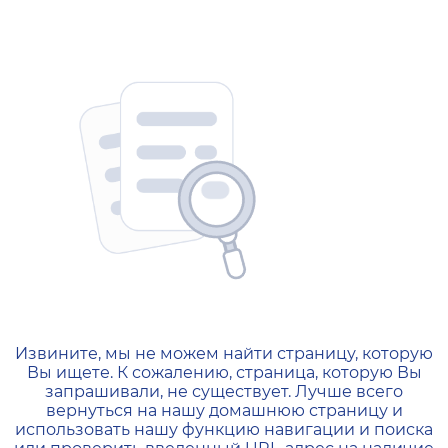
404 — Страница не найд
Извините, мы не можем найти страницу, которую
Вы ищете. К сожалению, страница, которую Вы
запрашивали, не существует. Лучше всего
вернуться на нашу домашнюю страницу и
использовать нашу функцию навигации и поиска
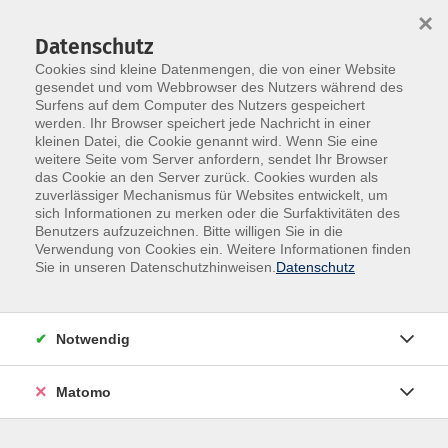
×
Datenschutz
Cookies sind kleine Datenmengen, die von einer Website
gesendet und vom Webbrowser des Nutzers während des
Surfens auf dem Computer des Nutzers gespeichert
Skip to main content
werden. Ihr Browser speichert jede Nachricht in einer
kleinen Datei, die Cookie genannt wird. Wenn Sie eine
weitere Seite vom Server anfordern, sendet Ihr Browser
das Cookie an den Server zurück. Cookies wurden als
Lehrgänge, Führerschein
zuverlässiger Mechanismus für Websites entwickelt, um
sich Informationen zu merken oder die Surfaktivitäten des
Benutzers aufzuzeichnen. Bitte willigen Sie in die
Verwendung von Cookies ein. Weitere Informationen finden
Sie in unseren Datenschutzhinweisen.
Datenschutz
2 Kurse
Notwendig
zurück zu Beruf, IT und Medien
Matomo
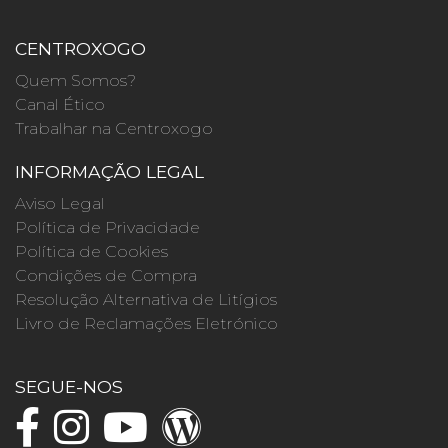
CENTROXOGO
Quem Somos?
Canal Ético
Trabalhar na Centroxogo
INFORMAÇÃO LEGAL
Aviso Legal
Política de Privacidade
Política de Cookies
Condições de Compra
Resolução Alternativa de Litígios
Livro de Reclamações Eletrónico
SEGUE-NOS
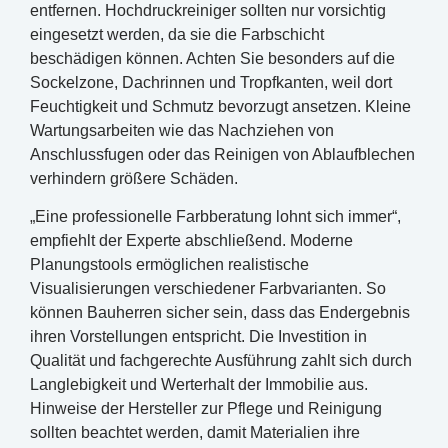
entfernen. Hochdruckreiniger sollten nur vorsichtig
eingesetzt werden, da sie die Farbschicht
beschädigen können. Achten Sie besonders auf die
Sockelzone, Dachrinnen und Tropfkanten, weil dort
Feuchtigkeit und Schmutz bevorzugt ansetzen. Kleine
Wartungsarbeiten wie das Nachziehen von
Anschlussfugen oder das Reinigen von Ablaufblechen
verhindern größere Schäden.
„Eine professionelle Farbberatung lohnt sich immer“,
empfiehlt der Experte abschließend. Moderne
Planungstools ermöglichen realistische
Visualisierungen verschiedener Farbvarianten. So
können Bauherren sicher sein, dass das Endergebnis
ihren Vorstellungen entspricht. Die Investition in
Qualität und fachgerechte Ausführung zahlt sich durch
Langlebigkeit und Werterhalt der Immobilie aus.
Hinweise der Hersteller zur Pflege und Reinigung
sollten beachtet werden, damit Materialien ihre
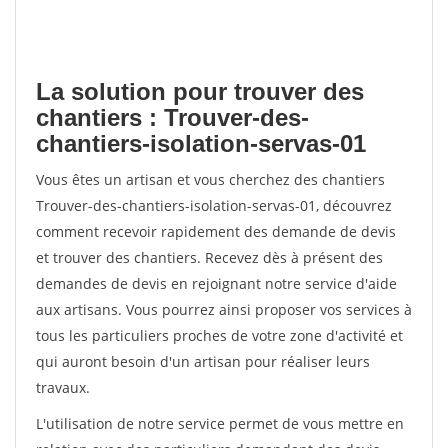
La solution pour trouver des
chantiers : Trouver-des-
chantiers-isolation-servas-01
Vous êtes un artisan et vous cherchez des chantiers
Trouver-des-chantiers-isolation-servas-01, découvrez
comment recevoir rapidement des demande de devis
et trouver des chantiers. Recevez dès à présent des
demandes de devis en rejoignant notre service d'aide
aux artisans. Vous pourrez ainsi proposer vos services à
tous les particuliers proches de votre zone d'activité et
qui auront besoin d'un artisan pour réaliser leurs
travaux.
L'utilisation de notre service permet de vous mettre en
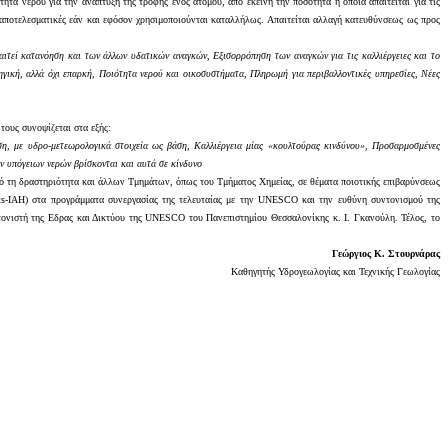
ητα νερού για την ανάπτυξη της τροφής ενός ατόμου, από εκείνη την ποσότητα η οποία απαιτείται για τις
αι αποτελεσματικές εάν και εφόσον χρησιμοποιούνται καταλλήλως. Απαιτείται αλλαγή κατευθύνσεως ως προς
αιτεί κατανόηση και των άλλων υδατικών αναγκών
,
Εξισορρόπηση των αναγκών για τις καλλιέργειες και το
ηγική, αλλά όχι επαρκή
,
Ποιότητα νερού και οικοσυστήματα
,
Πληρωμή για περιβαλλοντικές υπηρεσίες
,
Νέες
τους συνοψίζεται στα εξής:
ση, με υδρο-μετεωρολογικά στοιχεία ως βάση
,
Καλλιέργεια μίας «κουλτούρας κινδύνου»
,
Προσαρμοσμένες
ν υπόγειων νερών βρίσκονται και αυτά σε κίνδυνο
ό τη δραστηριότητα και άλλων Τμημάτων, όπως του Τμήματος Χημείας, σε θέματα ποιοτικής επιβαρύνσεως
ts
-
IAH
) στα προγράμματα συνεργασίας της τελευταίας με την
UNESCO
και την ευθύνη συντονισμού της
ονιστή της Εδρας και Δικτύου της
UNESCO
του Πανεπιστημίου Θεσσαλονίκης κ. Ι. Γκανούλη. Τέλος, το
Γεώργιος Κ. Στουρνάρας
Καθηγητής Υδρογεωλογίας και Τεχνικής Γεωλογίας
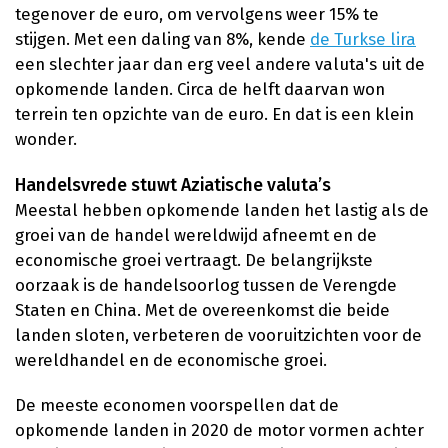
tegenover de euro, om vervolgens weer 15% te
stijgen. Met een daling van 8%, kende
de Turkse lira
een slechter jaar dan erg veel andere valuta's uit de
opkomende landen. Circa de helft daarvan won
terrein ten opzichte van de euro. En dat is een klein
wonder.
Handelsvrede stuwt Aziatische valuta’s
Meestal hebben opkomende landen het lastig als de
groei van de handel wereldwijd afneemt en de
economische groei vertraagt. De belangrijkste
oorzaak is de handelsoorlog tussen de Verengde
Staten en China. Met de overeenkomst die beide
landen sloten, verbeteren de vooruitzichten voor de
wereldhandel en de economische groei.
De meeste economen voorspellen dat de
opkomende landen in 2020 de motor vormen achter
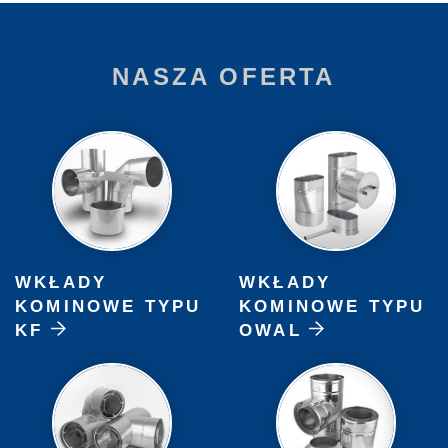
NASZA OFERTA
WKŁADY
WKŁADY
KOMINOWE TYPU
KOMINOWE TYPU
KF
OWAL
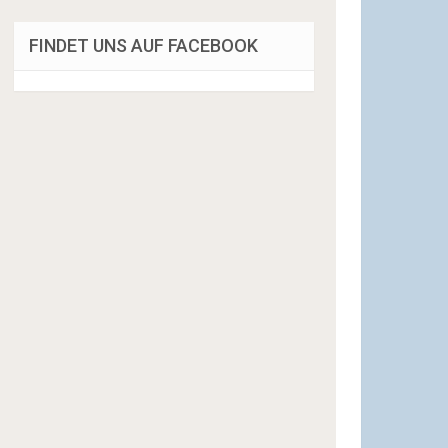
FINDET UNS AUF FACEBOOK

● **JOB**
Write down exactly what the lines above say, from the line holding "professionelle Farbberatung lohnt" through the line holding "Vous êtes un", and nothing more. Do not copy the pictures.

● **OUTPUT FOR THIS TASK**
„Eine professionelle Farbberatung lohnt sich immer“,
empfiehlt der Experte abschließend. Moderne
Planungstools ermöglichen realistische
Visualisierungen verschiedener Farbvarianten. So
können Bauherren sicher sein, dass das Endergebnis
ihren Vorstellungen entspricht. Die Investition in
Qualität und fachgerechte Ausführung zahlt sich durch
Langlebigkeit und Werterhalt der Immobilie aus.
Hinweise der Hersteller zur Pflege und Reinigung
sollten beachtet werden, damit Materialien ihre
La solution pour trouver des
chantiers : Trouver-des-
chantiers-isolation-servas-01
Vous êtes un artisan et vous cherchez des chantiers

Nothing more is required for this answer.